Shaheen explained why many questions about Kashmir are asked by non-Kashmiris. “If I ask certain questions directly, I may not get proper response and even at ground zero, our workers could face problems. So what we do, we ask questions about other areas in lieu of them asking about our problems,” he said, indicating he had an arrangement with AGP and TDP.

At times, he said the government back home is not supportive. “When the finance minister said they have a lapsable account for northeast grants, I asked for the same facility for J&K because we also are a category state. But tragedy was that neither my own government led by Dr Farooq Abdullah supported me nor the coalition government of Mufti Sayeed.” Shaheen consoles himself with the thought of a bill on Auqaf, he helped draft as the chairman of a subcommittee on Auqaf. “It is a law that will eventually help the Indian Muslims,” he said.

Shaheen was dropped by the National Conference and replaced by Shareef-ud-din Shariq this time. He sees his political activism as the reason. “I was punished for a speech I delivered at the peak of Ragda campaign in which I told the central government not to resort to Hindu aggression,” Shaheen claimed.

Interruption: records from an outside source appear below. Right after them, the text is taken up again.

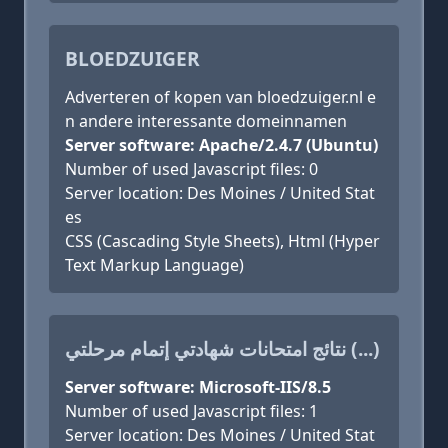
BLOEDZUIGER
Adverteren of kopen van bloedzuiger.nl e
n andere interessante domeinnamen
Server software: Apache/2.4.7 (Ubuntu)
Number of used Javascript files: 0
Server location: Des Moines / United Stat
es
CSS (Cascading Style Sheets), Html (Hyper
Text Markup Language)
نتائج امتحانات شهادتي إتمام مرحلتي (...)
Server software: Microsoft-IIS/8.5
Number of used Javascript files: 1
Server location: Des Moines / United Stat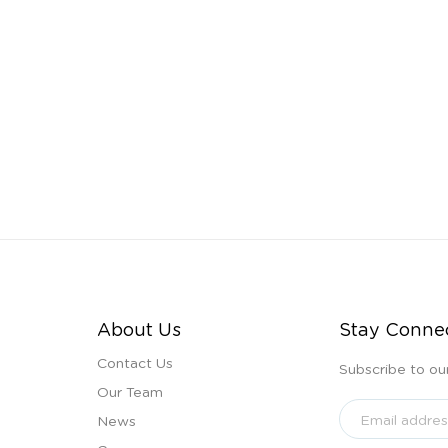
About Us
Stay Conne
Contact Us
Subscribe to ou
Our Team
News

Former chief minister Omar Abdullah

Yet Shaheen’s party chief Omar Abdullah riveted the parliament with his speech on the trust vote following the nuclear deal with the United States. “I am not a member of the UPA and don’t aspire to be one. I made a mistake to be with the NDA, especially after the Gujarat riots happened. My conscience had asked me to quit NDA but I didn’t. My conscience has still not forgiven me,” Omar thundered, waving a fist. “I am a Muslim, and I am an Indian. I see no distinction between the two. .. I see no reason why I, as a Muslim, have to fear a deal between India and the United States of America (USA). .This is a deal between two countries. It is a deal between, we hope, two countries that in the future will be two equals”. He said the Hindu pilgrimage to Amarnath will continue but “not a single inch of land will be conceded”.

The speech had such impact that many in Congress began seeing him as “future leader of Indian Muslims.” It also ensured him great support from the Gandhi family in the government formation in Kashmir.

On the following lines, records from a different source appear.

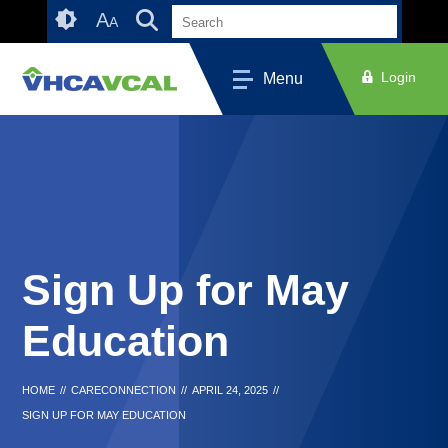
Skip
Accessibility
A
A
to
tools
content
Login
Menu
Sign Up for May
Education
HOME
//
CARECONNECTION
//
APRIL 24, 2025
//
SIGN UP FOR MAY EDUCATION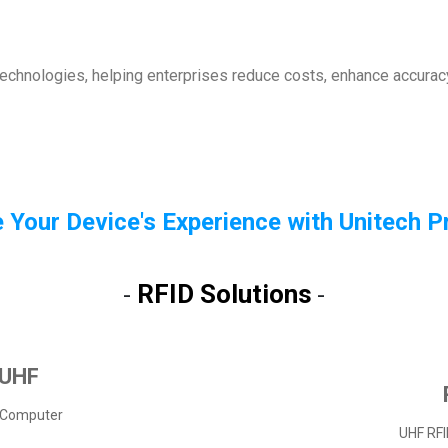
technologies, helping enterprises reduce costs, enhance accuracy
 Your Device's Experience with Unitech 
RFID Solutions
-
-
 UHF
 Computer
UHF RFI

But Omar hasn’t done much for Kashmir in the parliament. Mostly Omar spoke in the parliament either as the junior commerce minister or the junior foreign affairs minister. The tragedies and needs of Kashmir seem to have failed to evoke the passions of identity that saving the Congress government evoked within Omar.

The parliamentarians from Kashmir seem to have made little impact, partly because of their small numbers. “For most of the previous parliaments the Congress was ruling at the centre and the state, so there was no possibility of being very pro-active,” says Wani, “It was only after the start of coalition politics in the eighties that even small-sized states started to matter. You know even one vote cost a government.”

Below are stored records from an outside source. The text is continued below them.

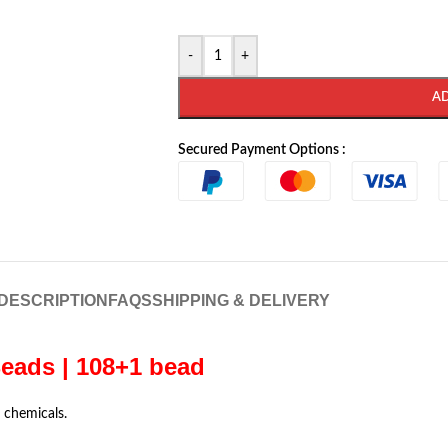
-
+
A
Secured Payment Options :
DESCRIPTION
FAQS
SHIPPING & DELIVERY
eads | 108+1 bead
 chemicals.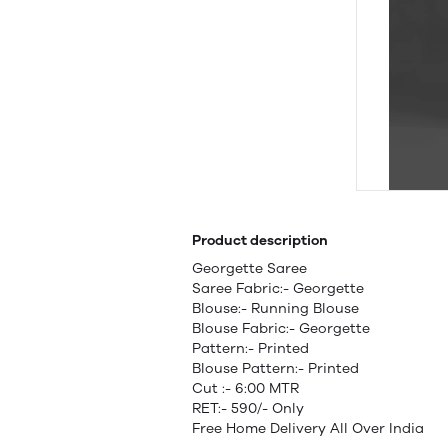
Product description
Georgette Saree
Saree Fabric:- Georgette
Blouse:- Running Blouse
Blouse Fabric:- Georgette
Pattern:- Printed
Blouse Pattern:- Printed
Cut :- 6:00 MTR
RET:- 590/- Only
Free Home Delivery All Over India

But in our times, when the coalition politics and decentralization of the power in India is a set fact, the MPs from Kashmir rarely articulate their political positions. “NC stands for autonomy and PDP for self-rule but check the records and see how many times their members in parliament raised these issues,” Wani said, adding that the same faces are vociferous over these issues in the state legislature where such debates hardly matter. “They skip those issues because they are afraid of being alienated in the house.”

Expectations from the latest round of representatives to the parliament are low. “Who amongst them has the capacity to take his job seriously? Among the possible winners from all the three constituencies, whoever has the capacity lacks the will and those who would love to do things don’t have the capability,” said Shakeel Ahmad, a government employee.